Time to find a spot to camp. Up and down the road, scanning the woods. The thunder rumbles again. Man, I better find a spot quick. I scamper into the woods. This place is full of rocks. Damn. I wish I would have brought my hammock. I find a little crack between two boulders, string my tarp and blow up my sleeping pad.

I’m swarmed by mosquitoes. I swat my face and arms. They keep swarming. I need to go get some chemicals to repel these little bastards. I crash back through the weeds and onto the road, and ride back to the Shop n’ Save to get bug spray, a bomber of Torpedo, and a coffee cake.

On the way back, I walk down to the river to wash off. The water is deep orange. I cup some into my hands, it looks like iodine. I wonder if I should bathe in this stuff. Well, it’ll probably be alright. I soap up.

The storm hasn’t started yet, so maybe I can find a better camping spot. I roll up all my stuff and ride farther down the road. A few miles in, there’s a nice clearing by the river. I reset my campsite, read until the sun sets, then go to sleep.

A mosquito buzzes in my ear. I slap it. It buzzes again. I crush it against my head. Silence for a few minutes. The buzz comes back. Christ. I’m covered in deet you little beasts, leave me alone. I pull a t-shirt over my face and pass out.

Black Water Camping

I crawl out of the tarp the next morning, and into a big mass of poison ivy. That’s fantastic. I guess I’ll find out if I’m still immune to the stuff in the next few days. I repack my bike, and roll back into town to the Bright Morning Inn for breakfast. I eat a big stack of banana-walnut-blueberry-pancakes with thick cut bacon, drink four cups of coffee, then head back towards Thomas, and on to Ohiopyle.

Since my phone is out of battery, and I can’t navigate on all the confusing back West Virginia trail roads, I decide to take the more straightforward route through Oakland, Deep Creek, and Friendsville, Maryland.

Tucker County windmill

Top of Tucker County

I coast down out of Tucker County. Into the rolling farmland and red roads in Maryland. I’m spinning my highest gear, making great time. A green Subaru honks wildly, swings around, and pulls onto the shoulder in front of me. Old Man Shogren jumps out of the car.

“Hey, where are you going, there’s a race that way!” he wheezes, and points back toward Davis.

“I know it. I just didn’t want to pay another entry fee since I was already registered for nationals,” I say.

“Well anyway, I have to go. Running late. Have a swell ride,” he says, jumps back into the car, and flips back around to go race. Funny old man.

I cruise through Deep Creek, up a climb then steep descent to Friendsville, then up another hill to Markleysburg. I start toward Confluence, the closest town to Ohiopyle. The road pitches up steeply, I shift into my lowest gear. I’m starting to lose energy now, I’ve come 60 miles on two bottles and one cliff bar.

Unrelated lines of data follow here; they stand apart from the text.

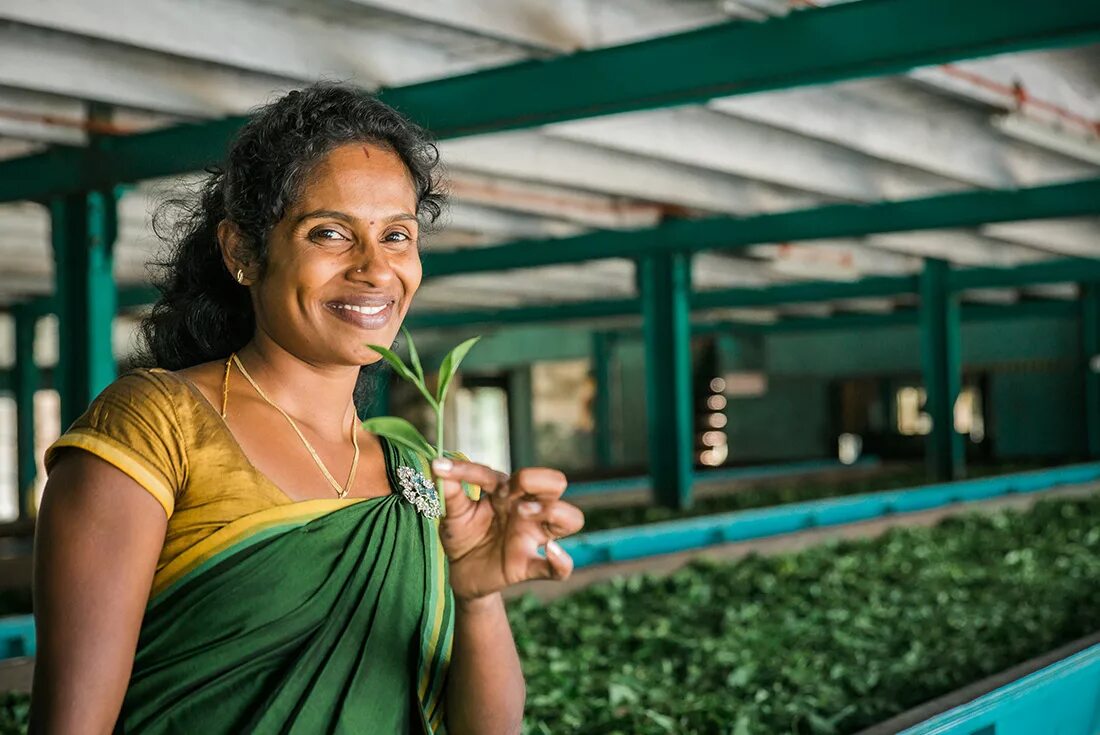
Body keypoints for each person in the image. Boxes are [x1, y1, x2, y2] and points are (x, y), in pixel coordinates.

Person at [30, 83, 584, 735]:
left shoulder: (419, 475)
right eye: (331, 233)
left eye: (397, 236)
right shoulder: (158, 425)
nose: (376, 269)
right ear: (242, 252)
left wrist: (479, 595)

Up, up, up. The road finally levels out at an old church. I pull off the road. I could climb up another 1000 feet over Sugarloaf Knob, then descend all the way back to Ohiopyle, or I could drop into Confluence, get a burger, then roll back into town on the Great Allegheny Passage Trail.

Hell, I’ll just take the mountain. It’ll be five miles shorter. I pedal a hundred feet up the road. Nope. Out of gas. I turn around and coast down the hill to the Lucky Dog Café.

Lucky Dog

Great Allegheny Passage Trail

After a really excellent burger, I roll onto the GAP Trail, and burn the last 12 miles into town. I stop in the bike shack that I work in, talk to the guys for a couple minutes about how scary the rail trail is with all the sketchy once-a-year bike riders, then pull off my soggy shoes.

That was a great little mini tour. 151 miles total, a ton of climbing, and lots of time in the saddle. I’ll have to do some more of those.